11:00 -Há dias que está tudo certo. Post feito. Avenida reta. Um carro cruza o farol vermelho e te abate. Foi o que aconteceu, hoje, com a senhora que cruzava a avenida Francisco Matarazzo, esquina com o Parque da água Branca, foi atropelada pela vida. E o post certo, agora, é o errado.
Antes:
9:30 - Acordei com o telefone tocando, minha irmã me despertou, pois esqueci meu despertador, o meu celular, na casa dos meus pais. Estava saindo de casa, quando lembrei que esqueci de colocar água para planta - deixei a porta entre aberta - foi o tempo de buscar água e abrir a janela, quando voltei à porta, tinha um homem parado. Dei um grito falho - um daqueles momentos que tudo parece em câmera lenta - e questionei: o que é isso? O homem pediu desculpas e saiu. Foi para o apartamento 121, perto do elevador. Moro no 125, meu apartamento é no canto e o último do andar, não dá passagem para nenhum lugar, não há motivo para alguém ir até lá, a menos que vá até minha casa. A visão daquele homem olhando minha casa, me assustou. Claro que me senti invadida, minha bagunça de dias à mostra, mas foi bem mais do que isso. Nunca senti medo de morar sozinha. Mas ver alguém dentro da minha casa, sem o meu consentimento, me tirou do eixo.

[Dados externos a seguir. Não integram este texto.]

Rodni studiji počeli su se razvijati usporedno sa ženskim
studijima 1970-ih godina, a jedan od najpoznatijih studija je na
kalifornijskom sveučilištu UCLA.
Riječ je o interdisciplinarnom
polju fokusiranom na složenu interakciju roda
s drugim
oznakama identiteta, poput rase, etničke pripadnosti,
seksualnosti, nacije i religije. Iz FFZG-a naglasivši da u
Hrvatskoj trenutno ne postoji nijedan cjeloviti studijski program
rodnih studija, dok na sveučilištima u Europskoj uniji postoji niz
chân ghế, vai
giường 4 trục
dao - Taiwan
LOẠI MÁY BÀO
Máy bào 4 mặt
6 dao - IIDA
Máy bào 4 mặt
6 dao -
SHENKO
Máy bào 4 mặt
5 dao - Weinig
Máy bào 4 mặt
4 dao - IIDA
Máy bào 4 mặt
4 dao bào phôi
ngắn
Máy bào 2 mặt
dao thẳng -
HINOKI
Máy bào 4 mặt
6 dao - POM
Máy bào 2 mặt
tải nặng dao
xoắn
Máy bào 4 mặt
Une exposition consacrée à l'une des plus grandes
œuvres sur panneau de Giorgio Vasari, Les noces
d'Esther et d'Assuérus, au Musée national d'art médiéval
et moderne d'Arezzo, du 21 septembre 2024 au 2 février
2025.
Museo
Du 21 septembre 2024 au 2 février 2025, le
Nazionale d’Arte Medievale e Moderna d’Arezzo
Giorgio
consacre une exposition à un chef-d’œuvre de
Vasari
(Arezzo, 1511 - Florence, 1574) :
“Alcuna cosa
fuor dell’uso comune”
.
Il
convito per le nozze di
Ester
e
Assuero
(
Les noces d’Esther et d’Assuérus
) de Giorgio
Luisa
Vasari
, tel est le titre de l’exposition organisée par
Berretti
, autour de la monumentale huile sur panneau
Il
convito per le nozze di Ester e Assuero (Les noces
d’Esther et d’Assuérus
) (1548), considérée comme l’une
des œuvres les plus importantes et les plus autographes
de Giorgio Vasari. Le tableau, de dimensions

10:25 - O caixa do banco sorridente perguntou: Tudo bem? Aquilo foi tão estranho, alguém que não conheço perguntando se eu estava bem. Respondi comercialmente: tudo bem.

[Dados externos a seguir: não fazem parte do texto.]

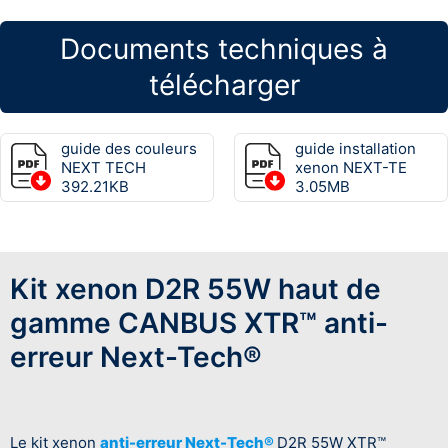
Documents techniques à
télécharger
guide des couleurs
guide installation
NEXT TECH
xenon NEXT-TE
392.21KB
3.05MB
Kit xenon D2R 55W haut de
gamme CANBUS XTR™ anti-
erreur Next-Tech®
Le kit xenon
anti-erreur Next-Tech®
D2R 55W XTR™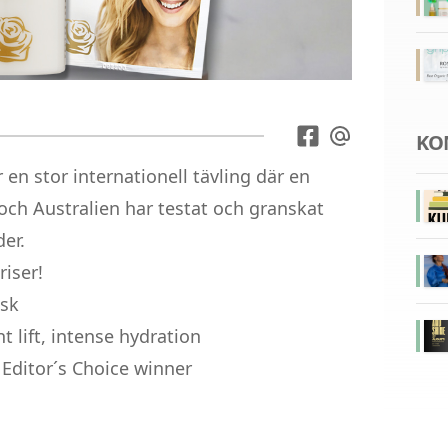
KO
 en stor internationell tävling där en
och Australien har testat och granskat
er.
riser!
ask
t lift, intense hydration
 Editor´s Choice winner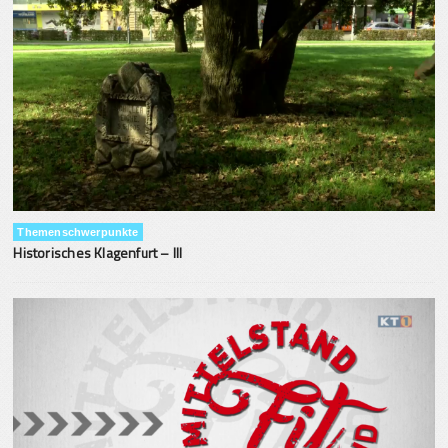
Themenschwerpunkte
Historisches Klagenfurt – III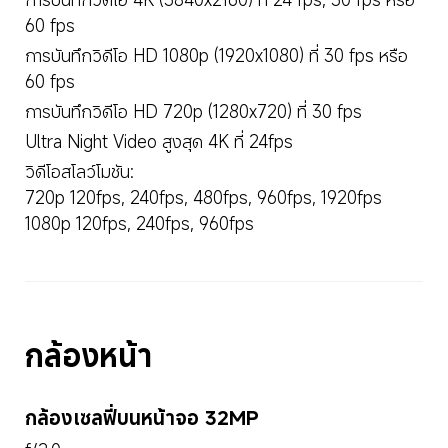
60 fps
การบันทึกวิดีโอ HD 1080p (1920x1080) ที่ 30 fps หรือ 
60 fps
การบันทึกวิดีโอ HD 720p (1280x720) ที่ 30 fps
Ultra Night Video สูงสุด 4K ที่ 24fps
วิดีโอสโลว์โมชัน: 

720p 120fps, 240fps, 480fps, 960fps, 1920fps

1080p 120fps, 240fps, 960fps
กล้องหน้า
กล้องเซลฟี่บนหน้าจอ 32MP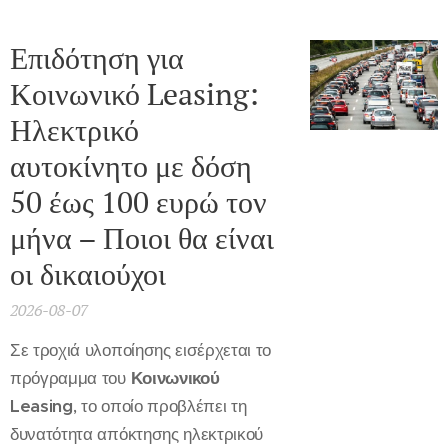
Επιδότηση για
Κοινωνικό Leasing:
Ηλεκτρικό
αυτοκίνητο με δόση
50 έως 100 ευρώ τον
μήνα – Ποιοι θα είναι
οι δικαιούχοι
2026-08-07
Σε τροχιά υλοποίησης εισέρχεται το
πρόγραμμα του
Κοινωνικού
Leasing
, το οποίο προβλέπει τη
δυνατότητα απόκτησης ηλεκτρικού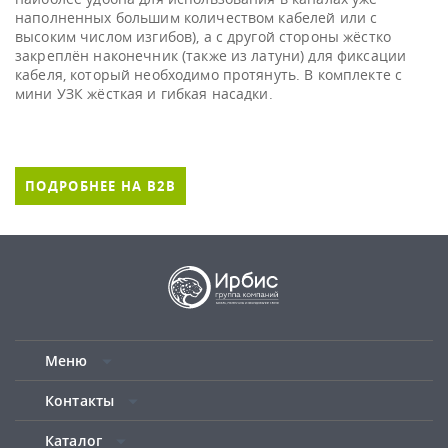
наполненных большим количеством кабелей или с
высоким числом изгибов), а с другой стороны жёстко
закреплён наконечник (также из латуни) для фиксации
кабеля, который необходимо протянуть. В комплекте с
мини УЗК жёсткая и гибкая насадки.
ПОДРОБНЕЕ НА B2B
Меню
Контакты
Каталог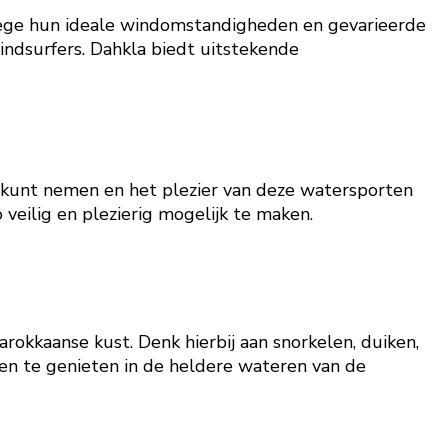
wege hun ideale windomstandigheden en gevarieerde
windsurfers. Dahkla biedt uitstekende
en kunt nemen en het plezier van deze watersporten
veilig en plezierig mogelijk te maken.
rokkaanse kust. Denk hierbij aan snorkelen, duiken,
iten te genieten in de heldere wateren van de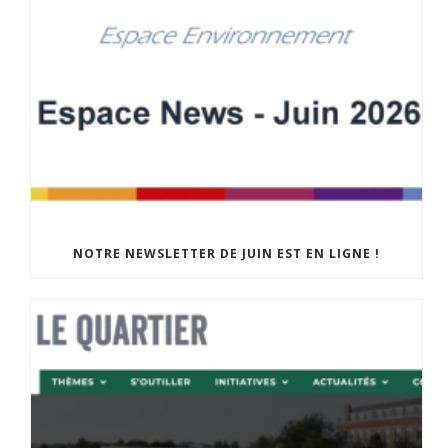
NOTRE NEWSLETTER DE JUIN EST EN LIGNE !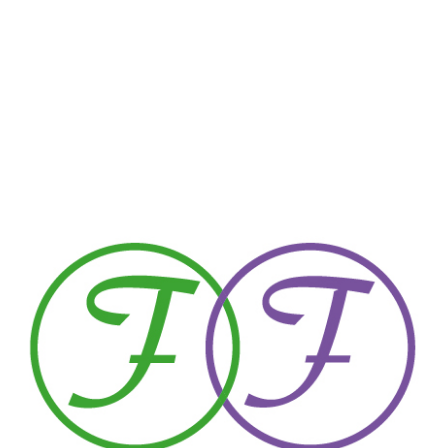
picture-2600 - 2025-11-24T002722.738_1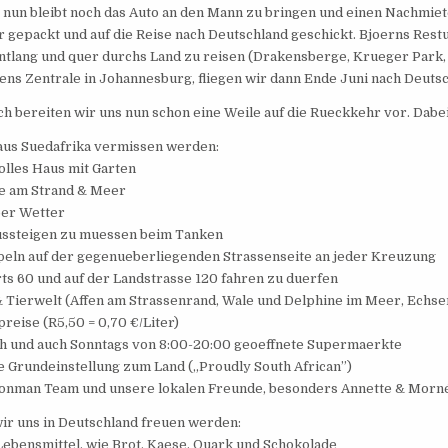
, nun bleibt noch das Auto an den Mann zu bringen und einen Nachmiet
r gepackt und auf die Reise nach Deutschland geschickt. Bjoerns Res
ntlang und quer durchs Land zu reisen (Drakensberge, Krueger Park, Su
ens Zentrale in Johannesburg, fliegen wir dann Ende Juni nach Deuts
ch bereiten wir uns nun schon eine Weile auf die Rueckkehr vor. Dabe
aus Suedafrika vermissen werden:
olles Haus mit Garten
ge am Strand & Meer
per Wetter
aussteigen zu muessen beim Tanken
peln auf der gegenueberliegenden Strassenseite an jeder Kreuzung
rts 60 und auf der Landstrasse 120 fahren zu duerfen
& Tierwelt (Affen am Strassenrand, Wale und Delphine im Meer, Echse
reise (R5,50 = 0,70 €/Liter)
ch und auch Sonntags von 8:00-20:00 geoeffnete Supermaerkte
ve Grundeinstellung zum Land („Proudly South African”)
Ironman Team und unsere lokalen Freunde, besonders Annette & Morn
ir uns in Deutschland freuen werden:
 Lebensmittel, wie Brot, Kaese, Quark und Schokolade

10: 45 - Um homem exótico entra no ônibus, ele era bonito, mas um bonito-desconhecido, não consigo definir sua nacionalidade. Latino Americano sim, mas com um tom de pele que foge do branco ou moreno, olhos que lembram os dos chineses, porém claros.
11:00 - Ele desce, o trânsito para dentro do túnel, a ambulância tenta passar, é o anúncio do acidente - sua sirene constrange todos os passageiros, não era a sirene usual : íon,ionn, era continuo, parecia a representação do quadro o Grito, continuo em sua angústia.
12:00 - Chego no trabalho, antes de entrar, percebo que o moço que sempre cruza comigo na mesma calçada, mudou de lado.
Tudo parece tão calmo agora, olhando pela janela: a mesma planta seca no quintal;as mesmas paredes; a mesma escada abandona no canto; o mesmo sol de inverno. Só não sei precisar a razão dessa “inquietude” que corre sem parar entre meu estômago e meus olhos.


Ps: O post "certo" fica para semana que vem, se a vida não me atropelar.